Warum beschäftigt sich die Stadtvertretung überhaupt mit einem eventuellen Wechsel der Schulträgerschaft? „Es geht darum, wie am besten der Fortbestand der Grundschule zu sichern ist. Diese Überlegungen gibt es angesichts der seit vielen Jahren sehr angespannten Haushaltslage der Stadt Mirow“, erklärte der Bürgermeister.
Mittlerweile geht er aber davon aus, dass die Stadt aufgrund ihrer jetzt deutlich besseren Haushaltslage (2010 gibt es wahrscheinlich den ersten ausgeglichenen Haushalt seit mehr als zehn Jahren) Träger bleiben könnte und die Sanierung selbst schafft.
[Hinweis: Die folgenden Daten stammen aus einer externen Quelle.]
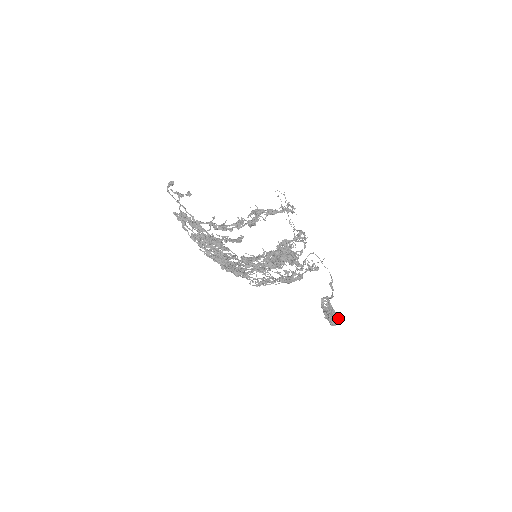
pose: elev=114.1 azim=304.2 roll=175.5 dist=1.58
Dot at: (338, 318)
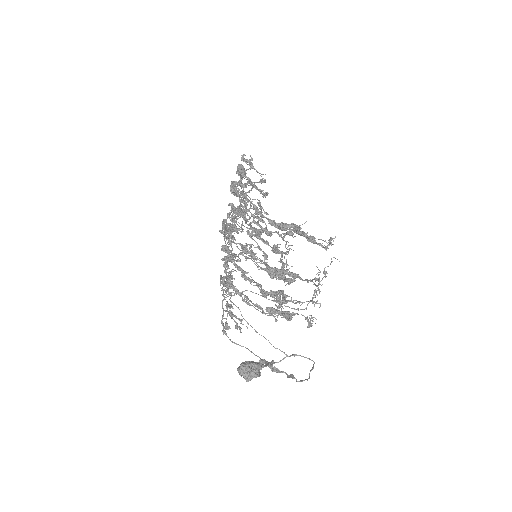
Dot at: (255, 368)
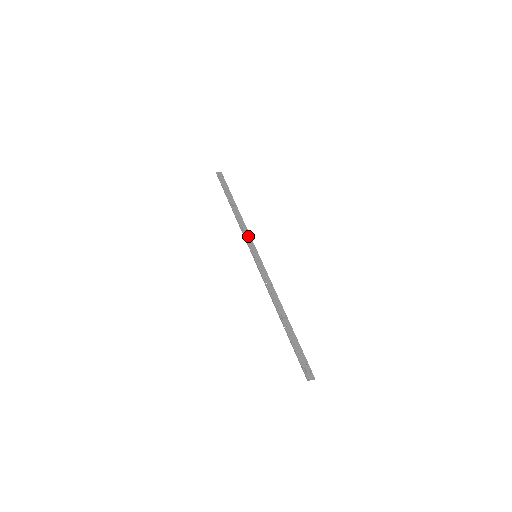
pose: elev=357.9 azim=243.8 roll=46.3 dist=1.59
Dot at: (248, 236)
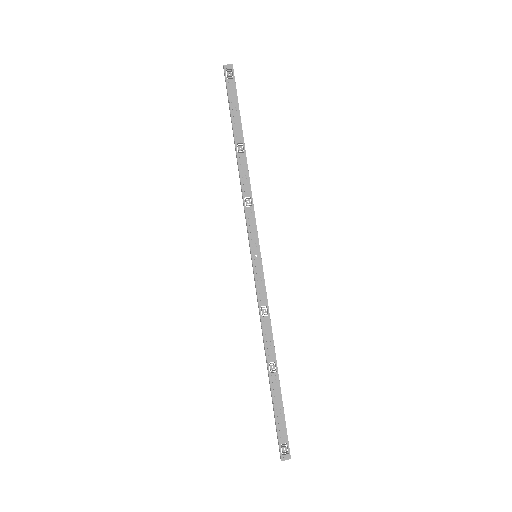
Dot at: (251, 216)
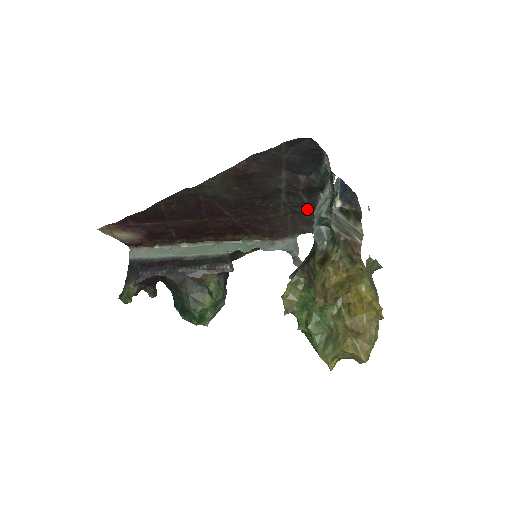
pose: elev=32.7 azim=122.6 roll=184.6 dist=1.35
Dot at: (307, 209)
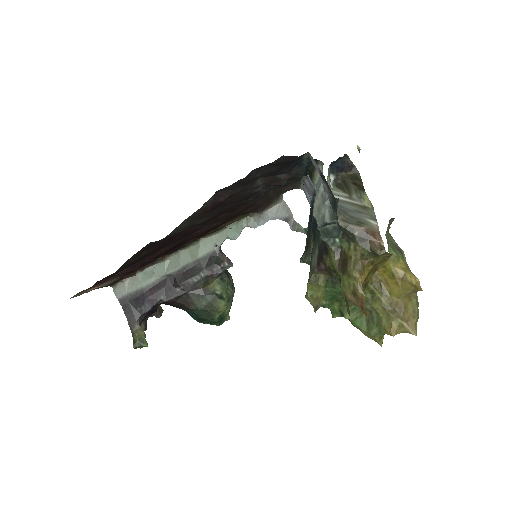
Dot at: occluded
So wurden im nicht öffentlichen Teil der Sitzung Bauleistungen für die brandschutztechnische Sanierung der Schule vergeben.
Der Tagesordnungspunkt zur Schulträgerschaft wurde während der Sitzung allerdings vertagt, weil weder der Kultur- noch der Hauptausschuss zu diesem Thema bisher beraten konnten. Auf der nächsten Stadtvertretersitzung soll nach Beratung der Ausschüsse die Schulträgerschaft wieder auf der Tagesordnung stehen, sagte Norbert Pape.